Not necessarily. Heuristics can be used to limit this to special cases (same device, size) and an identity check would not have to checksum the whole file at all, you can do a byte-by-byte comparison and bail out fast on first mismatch. In fact this is what FIDEDUPERANGE does in the kernel, so we don’t even have to do this in userspace.
Asymptotically you do not need to touch more bytes than a regular copy would. Either it’s duplicate and you do 1 read on the in-file and 1 read on the outfile or it’s not duplicate and you do 1 read, 1 write.
I think a rough outline of the algorithm would be as follows:
- to open target file for read-write without
O_TRUNC; read-only fallback in case of EACCESS
-
stat; we already do this
- check same-device and same-length; bail otherwise
- get FIEMAP and check
FIEMAP_EXTENT_SHARED flags; bail if target is not shared as we only want to avoid reflink breaking
- attempt
FIDEDUPERANGE on first extent, bail on FILE_DEDUPE_RANGE_DIFFERS
on bailout: ftruncate1 tail of file as we would have done on open anyway.

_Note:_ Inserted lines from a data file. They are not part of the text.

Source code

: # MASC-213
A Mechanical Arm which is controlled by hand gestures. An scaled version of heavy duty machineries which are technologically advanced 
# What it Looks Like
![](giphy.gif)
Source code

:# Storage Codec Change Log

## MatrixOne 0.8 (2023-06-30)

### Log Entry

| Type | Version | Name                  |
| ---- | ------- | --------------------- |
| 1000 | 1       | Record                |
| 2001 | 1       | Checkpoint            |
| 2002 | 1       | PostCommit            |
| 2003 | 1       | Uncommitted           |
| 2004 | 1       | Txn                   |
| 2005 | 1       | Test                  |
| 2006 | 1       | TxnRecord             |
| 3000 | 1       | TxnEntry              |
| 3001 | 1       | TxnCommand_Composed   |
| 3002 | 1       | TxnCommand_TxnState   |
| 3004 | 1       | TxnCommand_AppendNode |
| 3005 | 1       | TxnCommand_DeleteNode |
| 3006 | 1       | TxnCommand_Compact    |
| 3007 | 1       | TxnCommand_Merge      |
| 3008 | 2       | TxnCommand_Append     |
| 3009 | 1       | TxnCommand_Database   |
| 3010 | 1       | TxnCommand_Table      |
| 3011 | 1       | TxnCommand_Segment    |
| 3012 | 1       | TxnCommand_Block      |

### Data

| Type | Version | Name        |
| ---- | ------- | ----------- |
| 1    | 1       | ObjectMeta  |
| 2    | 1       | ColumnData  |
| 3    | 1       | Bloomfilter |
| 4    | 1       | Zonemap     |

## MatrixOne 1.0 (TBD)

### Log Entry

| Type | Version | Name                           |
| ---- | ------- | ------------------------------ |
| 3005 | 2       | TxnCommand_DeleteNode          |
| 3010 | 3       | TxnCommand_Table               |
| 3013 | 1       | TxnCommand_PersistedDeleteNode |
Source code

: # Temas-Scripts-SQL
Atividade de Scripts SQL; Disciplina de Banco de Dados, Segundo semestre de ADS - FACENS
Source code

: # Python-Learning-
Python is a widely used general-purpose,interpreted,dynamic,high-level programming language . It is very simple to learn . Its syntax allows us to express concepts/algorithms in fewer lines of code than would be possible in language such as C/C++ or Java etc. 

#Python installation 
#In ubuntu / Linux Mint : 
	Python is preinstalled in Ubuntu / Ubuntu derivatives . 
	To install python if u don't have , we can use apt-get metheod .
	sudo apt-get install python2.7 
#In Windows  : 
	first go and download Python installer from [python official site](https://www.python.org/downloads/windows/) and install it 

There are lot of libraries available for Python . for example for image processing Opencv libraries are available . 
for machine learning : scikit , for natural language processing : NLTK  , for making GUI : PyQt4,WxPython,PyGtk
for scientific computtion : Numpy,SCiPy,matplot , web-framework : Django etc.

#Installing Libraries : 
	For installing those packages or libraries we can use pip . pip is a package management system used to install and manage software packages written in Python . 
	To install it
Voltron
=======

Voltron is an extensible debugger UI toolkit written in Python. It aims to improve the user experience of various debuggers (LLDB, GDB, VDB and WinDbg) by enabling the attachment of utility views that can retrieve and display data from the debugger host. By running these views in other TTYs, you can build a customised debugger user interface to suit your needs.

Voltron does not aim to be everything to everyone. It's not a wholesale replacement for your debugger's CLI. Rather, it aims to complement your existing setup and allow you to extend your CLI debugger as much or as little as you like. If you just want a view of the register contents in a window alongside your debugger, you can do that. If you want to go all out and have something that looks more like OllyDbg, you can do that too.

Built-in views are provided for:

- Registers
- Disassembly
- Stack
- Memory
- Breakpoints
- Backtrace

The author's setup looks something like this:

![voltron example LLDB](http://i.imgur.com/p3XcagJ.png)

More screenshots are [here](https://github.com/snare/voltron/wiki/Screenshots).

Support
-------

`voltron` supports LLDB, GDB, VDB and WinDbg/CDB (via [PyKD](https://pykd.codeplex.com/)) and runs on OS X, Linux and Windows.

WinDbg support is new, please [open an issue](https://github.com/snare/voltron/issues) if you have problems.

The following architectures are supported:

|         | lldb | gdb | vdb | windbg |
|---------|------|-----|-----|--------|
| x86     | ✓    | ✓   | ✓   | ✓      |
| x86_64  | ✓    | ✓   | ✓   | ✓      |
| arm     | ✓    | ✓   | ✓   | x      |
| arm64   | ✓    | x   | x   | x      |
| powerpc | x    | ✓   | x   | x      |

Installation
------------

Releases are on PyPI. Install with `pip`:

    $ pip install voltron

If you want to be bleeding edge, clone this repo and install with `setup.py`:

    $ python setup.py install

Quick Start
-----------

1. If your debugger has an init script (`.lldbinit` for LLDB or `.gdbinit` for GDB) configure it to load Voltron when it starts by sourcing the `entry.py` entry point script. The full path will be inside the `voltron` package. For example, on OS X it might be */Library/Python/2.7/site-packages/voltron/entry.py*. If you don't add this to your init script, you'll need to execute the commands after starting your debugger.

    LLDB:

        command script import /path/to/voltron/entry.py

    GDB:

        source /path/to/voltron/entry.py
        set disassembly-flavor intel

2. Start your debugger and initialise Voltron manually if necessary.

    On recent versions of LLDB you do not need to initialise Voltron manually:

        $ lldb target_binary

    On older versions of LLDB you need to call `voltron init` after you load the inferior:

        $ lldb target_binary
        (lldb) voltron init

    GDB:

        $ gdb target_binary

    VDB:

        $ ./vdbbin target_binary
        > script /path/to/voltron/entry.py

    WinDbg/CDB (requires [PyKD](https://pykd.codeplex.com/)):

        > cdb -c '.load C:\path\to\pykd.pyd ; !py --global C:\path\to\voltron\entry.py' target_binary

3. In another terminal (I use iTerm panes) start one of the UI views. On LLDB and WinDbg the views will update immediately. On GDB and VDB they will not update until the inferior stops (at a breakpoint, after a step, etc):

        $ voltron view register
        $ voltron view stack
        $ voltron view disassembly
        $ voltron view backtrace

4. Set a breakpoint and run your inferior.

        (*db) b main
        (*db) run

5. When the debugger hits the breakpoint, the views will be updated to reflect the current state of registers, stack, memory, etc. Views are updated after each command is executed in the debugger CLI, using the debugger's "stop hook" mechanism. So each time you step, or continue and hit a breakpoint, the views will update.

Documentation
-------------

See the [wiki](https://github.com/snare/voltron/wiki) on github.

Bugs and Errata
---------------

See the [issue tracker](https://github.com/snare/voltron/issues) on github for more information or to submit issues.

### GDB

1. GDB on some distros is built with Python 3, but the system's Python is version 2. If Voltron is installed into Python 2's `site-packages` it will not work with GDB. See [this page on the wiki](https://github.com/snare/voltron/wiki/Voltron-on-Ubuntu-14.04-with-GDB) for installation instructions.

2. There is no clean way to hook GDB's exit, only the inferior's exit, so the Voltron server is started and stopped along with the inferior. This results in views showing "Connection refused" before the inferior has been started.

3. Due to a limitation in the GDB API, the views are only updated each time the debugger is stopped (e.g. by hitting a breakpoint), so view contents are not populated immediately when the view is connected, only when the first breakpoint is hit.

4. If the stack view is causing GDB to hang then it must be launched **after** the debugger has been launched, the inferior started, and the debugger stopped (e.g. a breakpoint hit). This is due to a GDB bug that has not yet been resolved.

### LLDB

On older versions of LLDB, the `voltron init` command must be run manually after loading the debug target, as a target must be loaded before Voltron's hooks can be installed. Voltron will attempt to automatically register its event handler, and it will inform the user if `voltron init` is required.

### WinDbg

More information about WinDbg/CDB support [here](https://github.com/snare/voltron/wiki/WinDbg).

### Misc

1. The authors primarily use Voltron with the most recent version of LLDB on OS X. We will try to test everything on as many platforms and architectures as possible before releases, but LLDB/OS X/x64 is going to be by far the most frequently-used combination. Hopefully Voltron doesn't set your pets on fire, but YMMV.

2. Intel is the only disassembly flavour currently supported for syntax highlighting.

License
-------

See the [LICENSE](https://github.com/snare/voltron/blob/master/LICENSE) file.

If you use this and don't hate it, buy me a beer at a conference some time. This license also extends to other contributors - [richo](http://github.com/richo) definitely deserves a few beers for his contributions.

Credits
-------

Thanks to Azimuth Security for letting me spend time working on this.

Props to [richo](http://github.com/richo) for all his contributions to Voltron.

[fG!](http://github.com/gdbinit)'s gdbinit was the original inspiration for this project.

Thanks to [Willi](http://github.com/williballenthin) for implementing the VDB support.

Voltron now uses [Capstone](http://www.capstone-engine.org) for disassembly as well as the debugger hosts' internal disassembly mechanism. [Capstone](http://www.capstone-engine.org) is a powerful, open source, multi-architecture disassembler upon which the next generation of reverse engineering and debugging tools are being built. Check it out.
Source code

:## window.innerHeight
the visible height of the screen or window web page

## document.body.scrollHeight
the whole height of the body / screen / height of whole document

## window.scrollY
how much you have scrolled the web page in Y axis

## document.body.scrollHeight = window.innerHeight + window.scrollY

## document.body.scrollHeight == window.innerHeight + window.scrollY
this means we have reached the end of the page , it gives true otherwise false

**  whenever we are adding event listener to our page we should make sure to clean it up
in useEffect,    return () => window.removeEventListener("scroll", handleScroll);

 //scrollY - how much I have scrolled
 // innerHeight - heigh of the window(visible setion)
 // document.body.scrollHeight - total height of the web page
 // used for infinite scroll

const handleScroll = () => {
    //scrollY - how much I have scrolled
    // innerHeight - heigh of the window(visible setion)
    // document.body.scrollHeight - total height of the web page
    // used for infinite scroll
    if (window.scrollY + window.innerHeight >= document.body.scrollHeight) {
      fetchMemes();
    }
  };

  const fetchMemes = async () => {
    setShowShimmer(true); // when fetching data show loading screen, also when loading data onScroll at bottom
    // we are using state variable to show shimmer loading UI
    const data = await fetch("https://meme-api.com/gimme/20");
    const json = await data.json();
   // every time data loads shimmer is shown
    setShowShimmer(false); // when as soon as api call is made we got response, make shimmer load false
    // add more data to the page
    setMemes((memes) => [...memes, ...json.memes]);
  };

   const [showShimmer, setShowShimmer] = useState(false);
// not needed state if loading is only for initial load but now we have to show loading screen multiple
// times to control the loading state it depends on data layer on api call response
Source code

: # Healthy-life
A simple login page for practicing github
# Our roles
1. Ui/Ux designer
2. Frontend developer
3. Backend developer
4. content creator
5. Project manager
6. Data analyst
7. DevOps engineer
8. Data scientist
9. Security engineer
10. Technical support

positive outcome: 2x read, no data writes, disk space saved
negative outcome: 2 extra syscalls and reading 1 extra block, fallback to normal copy
most common outcome: 1 extra syscall (the truncate) as the preconditions are not fulfilled
1: This delayed truncate after stat also avoids the footgun of copying a file into itself because we can check whether device id and inode numbers match and bail out if that’s the case.